We can also get a look at the parameters that worked best for this algorithm:

In [30]:

fitted_models['rf'].best_estimator_

Out[30]:

Pipeline(steps=[('standardscaler', StandardScaler()),
                ('randomforestregressor',
                 RandomForestRegressor(max_features='sqrt', n_estimators=500,
                                       random_state=111))])

Save the final model¶

We can now create a pickle file of our best model

In [31]:

with open('final_model_white.pkl', 'wb') as f:
    pickle.dump(fitted_models['rf'].best_estimator_, f)

8. Insights & Analysis¶

Random forest beat out boosted trees and regularized regression approaches.
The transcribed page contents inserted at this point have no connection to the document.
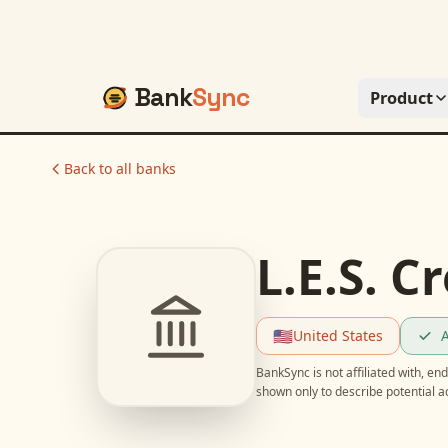
Bank
Sync
Product
Back to all banks
L.E.S. C
🇺🇸
United States
A
BankSync is not affiliated with, e
shown only to describe potential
A mean squared error lower that 0.39 is enough to help winemakers to estimate ratings and supplement their regular testing protocols.

This model could be further improved in several ways:

Acquire domain expertise to get more context on the features.
Engineer better features through domain knowledge or even trial and error.